| Symbol | Description | Example | Matches |
|---|---|---|---|
^ | Compatible with version (npm caret) | ^1.2.3 | ≥1.2.3 <2.0.0 (for 0.x, only patch) |
~ | Approximately equivalent to version | ~1.2.3 | ≥1.2.3 <1.3.0 |
> >= < <= | Greater/less than comparisons | >=1.0.0 <2.0.0 | 1.0.0 to 1.9.9 |
- | Hyphen range | 1.2.3 - 2.3.4 | ≥1.2.3 ≤2.3.4 |
|| | Logical OR | 1.2.3 || 1.4.5 | Matches either version |
SemVer is a versioning scheme (MAJOR.MINOR.PATCH) where increments signal the type of change: MAJOR for breaking changes, MINOR for new features (backward compatible), PATCH for bug fixes.
For versions below 1.0.0, the SemVer spec considers anything MAY change at any time. npm's caret treats `^0.x.y` as `~0.x.y`, meaning it will only update the patch version.
Versions like `1.0.0-alpha.1` indicate unstable releases. They have lower precedence than the associated normal version (e.g., `1.0.0-alpha` < `1.0.0`).

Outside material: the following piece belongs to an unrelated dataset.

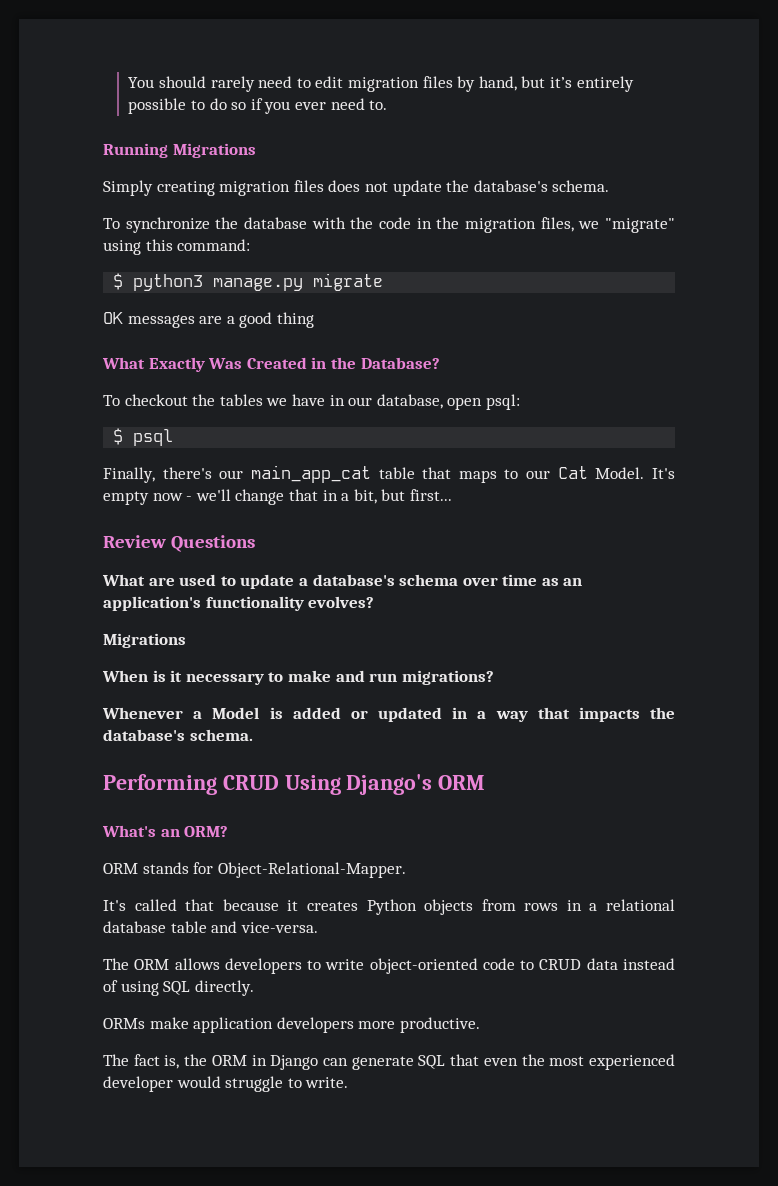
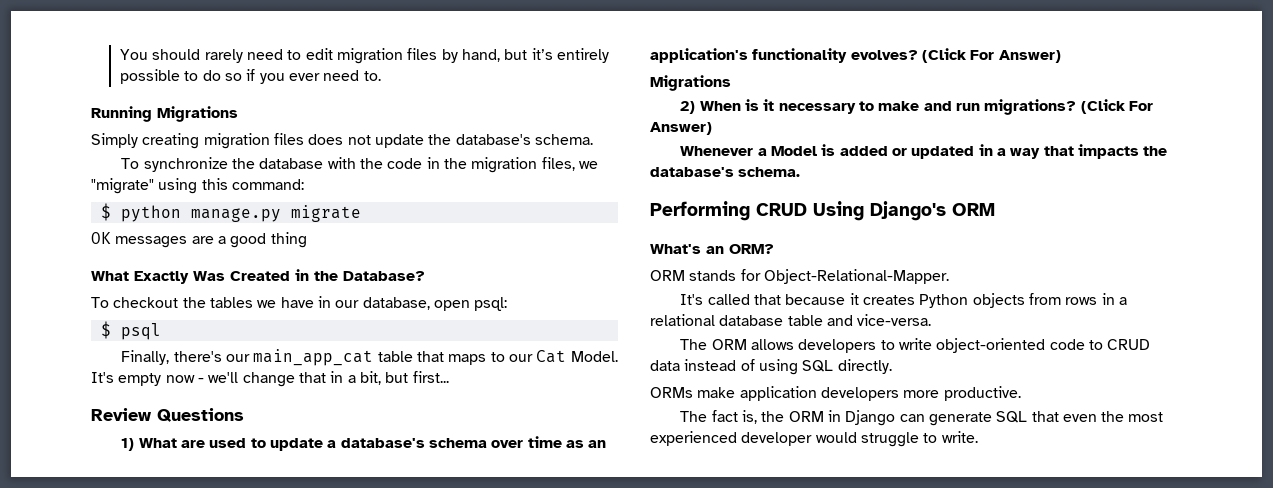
[133,274,204,291] python3 -> [120,205,181,222] python
(256, 543) none -> [121,438,135,451] 1)
[103,633,186,648] // Migrations // -> [921,48,1061,63] [650,75,731,91] [680,101,696,114] (Click For Answer) // Migrations // 2)
(494, 677) none -> [1080,99,1153,114] [650,122,712,135] (Click For Answer)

Compare major, then minor, then patch numerically. If all are equal, a version with a prerelease tag is smaller than one without. Build metadata is ignored.
Use `^` for libraries that follow SemVer strictly (most do). Use `~` if you want only patch updates. For exact versions, just write the version number.
`*` matches any version. `latest` is a tag often used by npm to point to the newest stable release. Our tool supports these as literal strings in range matching.
No, build metadata is ignored when determining version precedence. `1.0.0+2013` and `1.0.0+build.1` are considered equal.